C’è chi la considera una legge anacronistica e di retaggio fascista,  chi una garanzia e una forma di rispetto per il Capo dello Stato. Certo è che, dopo che 22 persone sono state indagate per aver offeso Giorgio Napolitano nei commenti a un post di Beppe Grillo, il MoVimento 5 Stelle va all’attacco.

Stando a quanto anticipa l’Huffington Post, i senatori grillini hanno presentato un disegno di legge per cancellare il reato di vilipendio al Presidente della Repubblica, punito con il carcere da uno a cinque anni. Dopo quella per l’ineleggibilità di Berlusconi (che però non è stata ancora formalizzata), sarebbe secondo alcuni il primo provvedimento “ad personam” voluto dal M5S.

Un modo per salvaguardare la libertà di opinione, invece, secondo Beppe Grillo, che già diverse volte si era scagliato contro quella che considera una legge “che richiama l’assolutismo monarchico e la figura di Luigi XIV”. E sulla cui abolizione anche lo stesso Napolitano si era detto favorevole in passato. Una sorta di “controlegge”, quindi, a quelle ipotizzate in questi anni contro la diffamazione via web (ultima quella invocata da Laura Boldrini contro i violenti della rete)

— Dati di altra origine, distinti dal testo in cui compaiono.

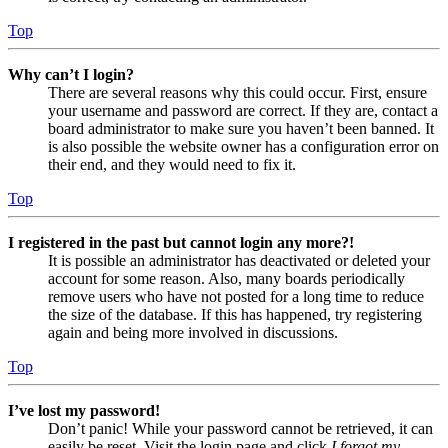
Top
Why can’t I login?
There are several reasons why this could occur. First, ensure
your username and password are correct. If they are, contact a
board administrator to make sure you haven’t been banned. It
is also possible the website owner has a configuration error on
their end, and they would need to fix it.
Top
I registered in the past but cannot login any more?!
It is possible an administrator has deactivated or deleted your
account for some reason. Also, many boards periodically
remove users who have not posted for a long time to reduce
the size of the database. If this has happened, try registering
again and being more involved in discussions.
Top
I’ve lost my password!
Don’t panic! While your password cannot be retrieved, it can
easily be reset. Visit the login page and click
I forgot my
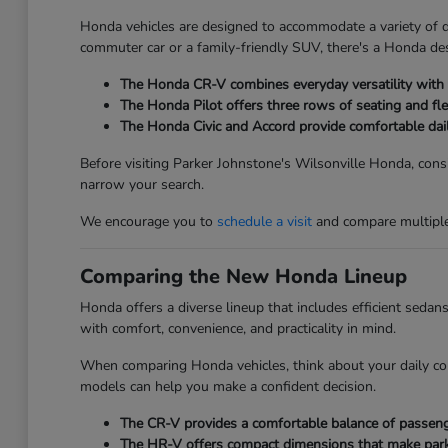
Honda vehicles are designed to accommodate a variety of dri
commuter car or a family-friendly SUV, there's a Honda des
The Honda CR-V combines everyday versatility with ge
The Honda Pilot offers three rows of seating and fle
The Honda Civic and Accord provide comfortable dai
Before visiting Parker Johnstone's Wilsonville Honda, consi
narrow your search.
We encourage you to
schedule a visit
and compare multiple 
Comparing the New Honda Lineup
Honda offers a diverse lineup that includes efficient seda
with comfort, convenience, and practicality in mind.
When comparing Honda vehicles, think about your daily co
models can help you make a confident decision.
The CR-V provides a comfortable balance of passenger
The HR-V offers compact dimensions that make parkin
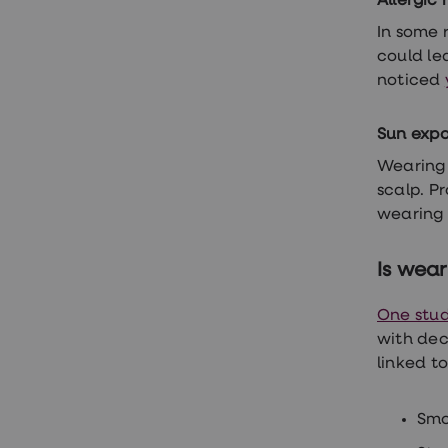
Allergic 
Finasteride
In some 
Propecia
Finasteride
could lea
&
noticed
Regaine
Bundle
STI
Sun exp
tests
kits
Wearing 
STI
scalp. P
treatments
Men's
wearing 
home
blood
test
Is wear
Men's
health
One stu
advice
hub
with dec
Women's
linked to
Health
Cystitis
&
Smo
UTI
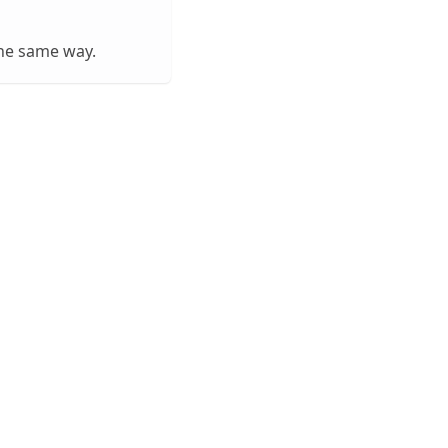
he same way.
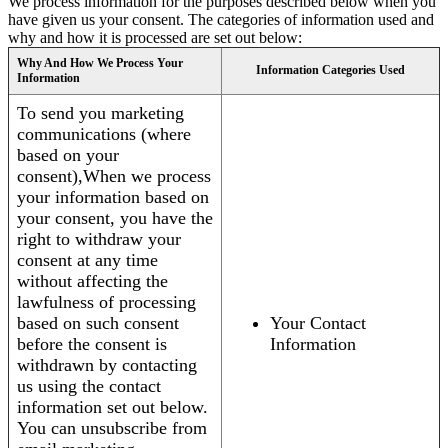
We process information for the purposes described below when you
have given us your consent. The categories of information used and
why and how it is processed are set out below:
Why And How We Process Your
Information Categories Used
Information
To send you marketing
communications (where
based on your
consent),When we process
your information based on
your consent, you have the
right to withdraw your
consent at any time
without affecting the
lawfulness of processing
based on such consent
Your Contact
before the consent is
Information
withdrawn by contacting
us using the contact
information set out below.
You can unsubscribe from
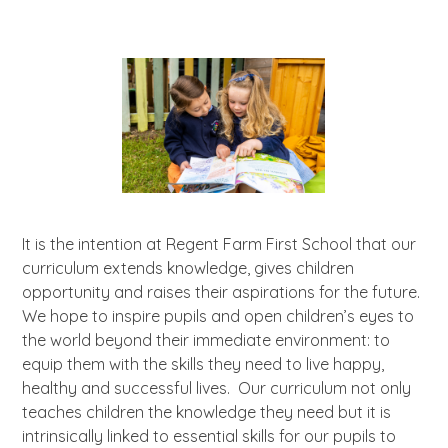
It is the intention at Regent Farm First School that our
curriculum extends knowledge, gives children
opportunity and raises their aspirations for the future.
We hope to inspire pupils and open children’s eyes to
the world beyond their immediate environment: to
equip them with the skills they need to live happy,
healthy and successful lives. Our curriculum not only
teaches children the knowledge they need but it is
intrinsically linked to essential skills for our pupils to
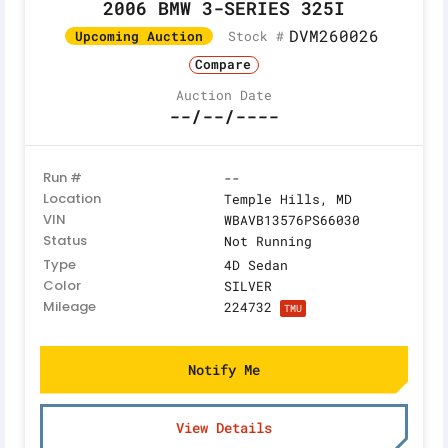
2006 BMW 3-SERIES 325I
DVM260026
Stock #
Upcoming Auction
Compare
Auction Date
--/--/----
Run #
--
Location
Temple Hills, MD
VIN
WBAVB13576PS66030
Status
Not Running
Type
4D Sedan
Color
SILVER
Mileage
224732
TMU
Notify Me
View Details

Del resto, sostengono in molti, le leggi contro insulti e offese esistono già. E – in particolare per quanto riguarda il vilipendio per cui non serve una querela per avviare un’inchiesta – il rischio è che il confine tra critica e ingiuria sia labile. “Chi può essere al sicuro di un’eventuale denuncia per una critica al presidente della Repubblica?”, scriveva Grillo lo scorso 15 maggio, “Allora, per difendersi, l’unico mezzo è non scrivere più nulla. Bocche cucite”.

L’abrogazione del reato di vilipendio non si applica – ovviamente – solo alla rete, ma la proposta fa tornare alla ribalta anche il tema degli insulti via blog e social network. Un tema sicuramente complesso. Da una parte perché si tende a considerare il web come un ambito diverso da quello della “vita reale”, dall’altra perché alcuni utenti, coperti dal monitor, si comportano in modo diverso rispetto ad altri contesti. Eppure le leggi contro la diffamazione esistono già e non si fermano di certo davanti al “virtuale” e, attraverso la polizia postale, qualsiasi utente è identificabile. Molto più di chi scrive su un muro.